Sunday, July 07, 2013

The joy of weekday museum visits

Touchatool

Meeting for cake last week, I found myself with time to spare in Birmingham Museum. Wandering up to the new(ish) Brummie Gallery, I found only 3 other people there. Fantastic.

The problem with a lot of museums is that they like to do more than just stick things in cabinets. Now we have to be interactive and exciting. All well and good but if there is more than one of you, these don't work that well for a group as opposed to a single person. Anyone who remembers the Millennium Dome will know what I mean - the building was full of 1-person things to do. I went on a quiet day and even then walked by quite a few interesting looking places because you could only enjoy them one at a time.

Worse, if you are enjoying something, you're likely to gain an audience breathing down your neck and wishing you'd sod off so they can have a go.

The display shown is a good example. It's very clever, the tools are firmly fixed down but if you touch one, it starts a short film. This focuses on a particular manufacturer who makes something interesting - whistles, pewter castings etc.

Of course, I want to see them all and because I had the display to myself, I could. And they were all interesting, especially the Acme Whistles film.

Had the gallery been busy, there would have been spawns of Satan children running by and whacking the tools. Every time they did this, a new film would start. Kids are always doing that sort of thing. They don't want to see the presentation or watch the machine work, they just like pressing buttons. Despite this, we have to make everything child friendly.

Enough. Grown-ups appreciate this stuff and we are the ones paying for it. Lock the children in the "Victorian child experience" where they can be showed up chimneys and down pits. The rest of us who are genuinely interested will do the learning. Thank you.

4 comments:

neil whitehead said...

Do you have children, Phil or had a bad experience with one recently?

Phil Parker said...

It's just that we live in a world where everything must be done for the children when actually they could be aimed at children AND adults.

The films were fascintating but the attitude seems to be that children must be entertained by whizzy flashing things at all times. Sometimes the objects should be fascianting enough in their own right without added razamataz. Sometimes adults need the same information as kids to fully understand the objects.

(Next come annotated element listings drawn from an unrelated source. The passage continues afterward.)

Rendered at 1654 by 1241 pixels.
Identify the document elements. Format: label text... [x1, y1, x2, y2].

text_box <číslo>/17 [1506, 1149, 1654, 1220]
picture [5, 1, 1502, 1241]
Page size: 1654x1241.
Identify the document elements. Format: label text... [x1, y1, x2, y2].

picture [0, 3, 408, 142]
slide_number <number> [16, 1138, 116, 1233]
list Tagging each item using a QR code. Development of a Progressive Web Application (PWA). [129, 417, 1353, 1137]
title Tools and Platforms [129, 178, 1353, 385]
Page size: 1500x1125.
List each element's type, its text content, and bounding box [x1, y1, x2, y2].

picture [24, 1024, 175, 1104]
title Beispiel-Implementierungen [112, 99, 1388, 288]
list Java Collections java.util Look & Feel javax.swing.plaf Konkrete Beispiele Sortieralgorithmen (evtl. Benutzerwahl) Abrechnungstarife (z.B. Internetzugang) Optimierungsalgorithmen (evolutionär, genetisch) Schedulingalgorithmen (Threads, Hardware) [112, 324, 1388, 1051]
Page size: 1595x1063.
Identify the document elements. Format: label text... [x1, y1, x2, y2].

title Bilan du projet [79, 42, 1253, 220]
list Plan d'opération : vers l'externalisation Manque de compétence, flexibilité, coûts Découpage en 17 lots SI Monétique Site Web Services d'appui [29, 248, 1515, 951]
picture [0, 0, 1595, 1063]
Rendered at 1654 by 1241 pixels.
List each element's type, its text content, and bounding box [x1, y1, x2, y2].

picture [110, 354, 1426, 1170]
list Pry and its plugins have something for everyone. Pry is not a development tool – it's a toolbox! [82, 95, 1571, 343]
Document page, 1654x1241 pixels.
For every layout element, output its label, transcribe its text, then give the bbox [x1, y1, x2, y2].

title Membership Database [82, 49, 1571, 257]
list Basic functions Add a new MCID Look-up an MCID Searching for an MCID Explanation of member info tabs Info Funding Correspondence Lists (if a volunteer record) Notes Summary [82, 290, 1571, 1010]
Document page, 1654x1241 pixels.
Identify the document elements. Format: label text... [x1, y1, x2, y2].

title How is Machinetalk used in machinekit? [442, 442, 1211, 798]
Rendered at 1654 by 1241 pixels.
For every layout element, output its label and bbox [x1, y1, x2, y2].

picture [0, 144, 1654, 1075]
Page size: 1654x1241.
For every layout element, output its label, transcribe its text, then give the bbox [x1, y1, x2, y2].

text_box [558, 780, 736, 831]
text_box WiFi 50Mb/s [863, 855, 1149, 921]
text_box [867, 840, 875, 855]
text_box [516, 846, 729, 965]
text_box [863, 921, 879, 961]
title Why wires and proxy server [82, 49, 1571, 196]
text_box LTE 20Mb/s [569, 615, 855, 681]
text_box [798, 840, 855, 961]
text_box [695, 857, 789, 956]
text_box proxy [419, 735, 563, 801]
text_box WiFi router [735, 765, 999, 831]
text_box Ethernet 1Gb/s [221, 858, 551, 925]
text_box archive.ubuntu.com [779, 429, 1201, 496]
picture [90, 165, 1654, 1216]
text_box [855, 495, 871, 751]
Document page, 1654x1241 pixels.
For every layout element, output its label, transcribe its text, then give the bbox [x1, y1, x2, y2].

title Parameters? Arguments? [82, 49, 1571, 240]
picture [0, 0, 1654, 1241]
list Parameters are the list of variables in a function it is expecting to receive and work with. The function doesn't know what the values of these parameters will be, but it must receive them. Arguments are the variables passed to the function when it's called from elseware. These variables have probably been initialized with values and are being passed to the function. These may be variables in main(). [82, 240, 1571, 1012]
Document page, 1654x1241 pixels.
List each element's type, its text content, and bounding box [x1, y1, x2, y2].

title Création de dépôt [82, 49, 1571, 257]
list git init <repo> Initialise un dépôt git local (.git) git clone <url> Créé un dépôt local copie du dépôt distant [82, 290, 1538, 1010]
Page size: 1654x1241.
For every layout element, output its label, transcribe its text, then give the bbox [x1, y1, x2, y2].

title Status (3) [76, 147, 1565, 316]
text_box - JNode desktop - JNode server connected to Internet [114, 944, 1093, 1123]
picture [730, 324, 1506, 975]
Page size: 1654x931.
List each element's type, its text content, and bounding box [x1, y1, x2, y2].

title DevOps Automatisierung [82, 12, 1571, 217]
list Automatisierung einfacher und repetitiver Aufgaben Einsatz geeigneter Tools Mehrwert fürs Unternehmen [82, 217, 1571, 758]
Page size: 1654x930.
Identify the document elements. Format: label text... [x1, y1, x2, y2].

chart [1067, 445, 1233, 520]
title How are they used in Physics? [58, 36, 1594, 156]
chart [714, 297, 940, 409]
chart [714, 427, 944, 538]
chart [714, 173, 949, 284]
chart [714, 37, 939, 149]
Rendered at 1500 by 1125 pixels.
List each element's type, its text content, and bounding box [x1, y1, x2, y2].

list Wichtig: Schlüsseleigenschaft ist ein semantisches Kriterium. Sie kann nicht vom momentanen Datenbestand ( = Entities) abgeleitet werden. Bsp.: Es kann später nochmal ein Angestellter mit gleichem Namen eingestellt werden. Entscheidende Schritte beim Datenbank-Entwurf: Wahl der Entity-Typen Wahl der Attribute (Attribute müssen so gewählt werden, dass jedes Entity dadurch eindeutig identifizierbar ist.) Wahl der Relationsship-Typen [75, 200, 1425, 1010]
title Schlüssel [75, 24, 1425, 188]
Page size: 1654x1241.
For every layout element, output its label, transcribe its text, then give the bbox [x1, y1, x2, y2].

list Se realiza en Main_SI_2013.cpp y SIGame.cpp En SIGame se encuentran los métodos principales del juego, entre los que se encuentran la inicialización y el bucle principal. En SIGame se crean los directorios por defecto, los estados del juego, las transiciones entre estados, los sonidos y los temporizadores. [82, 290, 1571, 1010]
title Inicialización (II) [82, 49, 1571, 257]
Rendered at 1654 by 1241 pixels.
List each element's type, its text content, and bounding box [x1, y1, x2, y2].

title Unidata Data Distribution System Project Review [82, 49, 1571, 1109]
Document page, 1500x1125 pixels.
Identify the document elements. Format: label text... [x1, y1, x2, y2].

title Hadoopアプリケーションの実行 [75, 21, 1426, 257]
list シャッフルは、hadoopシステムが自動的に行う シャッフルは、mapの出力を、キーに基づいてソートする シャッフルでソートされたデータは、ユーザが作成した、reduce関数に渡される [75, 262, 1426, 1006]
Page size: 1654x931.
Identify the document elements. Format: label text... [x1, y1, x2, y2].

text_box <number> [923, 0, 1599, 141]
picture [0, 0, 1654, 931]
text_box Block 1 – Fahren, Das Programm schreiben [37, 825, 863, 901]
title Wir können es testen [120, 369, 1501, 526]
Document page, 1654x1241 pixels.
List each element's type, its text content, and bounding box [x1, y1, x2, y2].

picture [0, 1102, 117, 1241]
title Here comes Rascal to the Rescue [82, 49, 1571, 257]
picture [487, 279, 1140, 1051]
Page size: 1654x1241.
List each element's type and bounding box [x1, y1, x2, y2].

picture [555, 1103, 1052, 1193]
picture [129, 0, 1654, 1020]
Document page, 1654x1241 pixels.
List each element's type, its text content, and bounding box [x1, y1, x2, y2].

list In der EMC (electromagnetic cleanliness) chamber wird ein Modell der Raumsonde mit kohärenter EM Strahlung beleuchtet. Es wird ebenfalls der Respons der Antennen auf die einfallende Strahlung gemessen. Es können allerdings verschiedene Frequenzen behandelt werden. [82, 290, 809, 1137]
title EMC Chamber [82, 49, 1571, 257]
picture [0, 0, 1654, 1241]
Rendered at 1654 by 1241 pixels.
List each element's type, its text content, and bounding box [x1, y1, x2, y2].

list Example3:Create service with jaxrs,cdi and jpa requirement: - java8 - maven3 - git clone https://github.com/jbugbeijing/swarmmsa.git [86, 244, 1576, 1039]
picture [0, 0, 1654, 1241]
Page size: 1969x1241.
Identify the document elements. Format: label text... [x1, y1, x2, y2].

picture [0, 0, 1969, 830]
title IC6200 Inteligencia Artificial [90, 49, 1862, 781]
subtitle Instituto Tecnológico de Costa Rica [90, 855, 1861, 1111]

I'm a fan of the idea that you can do things for all ages at the same time. Why divide people up when you don't have to?

Phil Parker said...
This comment has been removed by the author.
Anonymous said...

I might also have suggested the interactive "Victorian Classroom Experience" - complete with disciplinarian teacher, who aims a board rubber at anyone who answers back.

Joking aside, I think your comments are very fair.

I often travel by bus - usually an enjoyable experience - but not if some badly behaved ankle-biter is "sat" behind me, screaming in my ear, trying to touch everything with sticky hands and kicking my seat every 5 seconds. Not if their "parents" do nothing to sort out their runt - but threaten to "sort out" anyone who dares to complain.

Thankfully, most nippers aren't like this - most are well behaved.

Also, chances are that most don't care much for those "museum exhibits" which consist of a board and some sliders - and ask you to guess what colour is behind one of them.

I get the impression that what museums display - and how they display it - are sometimes governed by the whims of so-called "interpretation experts" - some of whom, I would respectfully suggest, appear to be more like "instant experts", who think they know it all ... .

It strikes me that, if any of these "interpretation experts" actually took the trouble to ask most kids - well most people in general - what they really want, they'd probably be told in no uncertain terms to get rid of this patronising rubbish - and consign the "fun palaces" and "bouncy castles" to the one place everyone expects to find them. I am, of course, talking about the foyer of a well-known, Swedish-themed, flat-pack furniture emporium.

I'm all for museums trying to make themselves interesting for the next generation of visitors - but there are much better ways of doing this. Some museums have started offering talks - and tours - led by real people, who can tailor what they say to their audience and answer questions.

As for the museums in Birmingham, I think they're very good indeed - I've even done a number of long coach trips, just to visit them - but I'm careful to avoid school holidays.

If I'd wanted to be surrounded by kids, I'd have had kids of my own. I don't - so I give them a wide berth.